Mind Over Muscle, or Muscle Over Mind?

Muscles are worse than teenagers — you can’t tell them what to do.  All we can really do is remind them to do something they already know.  If you think you can tell your arm or hand or finger to suddenly behave differently, you are likely to be disappointed.  This is why reading about hand positions or finger movements, and understanding them intellectually, is not enough to learn how to do them. 

Even if you do know what to do, as you add more tasks, combining bowings and fingerings, the brain simply can’t keep up unless you have muscle memory working for you.  It’s kind of like trying to speak while spelling out in your mind every letter of every word you’re saying!  You just can’t do this without slowing the whole operation down to a snail’s pace.

The technique videos on this site are geared toward remedying this problem, by providing simple isolated exercises that allow your muscles to learn movements that make playing much easier.

You can also making the physical learning easier by customizing your movements to your own experiences.  For example, one of my students was a flight instructor, and it was fun to teach him about bowing dynamics while he taught me how it connected to terminology and physics of landing and taking off in his plane. (See the “Circular Bows” in Technique Videos Group 2).

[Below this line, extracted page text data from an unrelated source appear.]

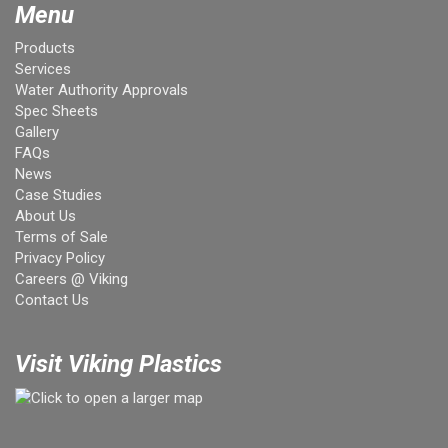
Menu
Products
Services
Water Authority Approvals
Spec Sheets
Gallery
FAQs
News
Case Studies
About Us
Terms of Sale
Privacy Policy
Careers @ Viking
Contact Us
Visit Viking Plastics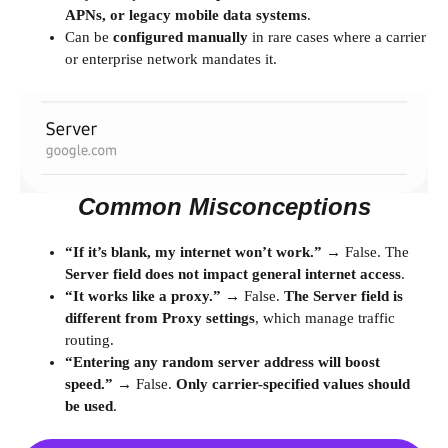
APNs, or legacy mobile data systems
.
Can be
configured manually
in rare cases where a carrier
or enterprise network mandates it.
Common Misconceptions
“If it’s blank, my internet won’t work.”
→ False. The
Server field does not impact general internet access
.
“It works like a proxy.”
→ False.
The Server field is
different from Proxy settings
, which manage traffic
routing.
“Entering any random server address will boost
speed.”
→ False.
Only carrier-specified values should
be used
.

Another student was a physical therapist who, when she linked some of her daily routines for moving patient’s muscles with the motions she was trying to learn on her instrument, became bolder and more confident about moving her bowing arm and hand. A postal worker who was learning fiddle was able to think about a machine or a sorting action he was using every day at work, in order to move his bow with the same kind of confidence he has professionally with that machine or that workaday action.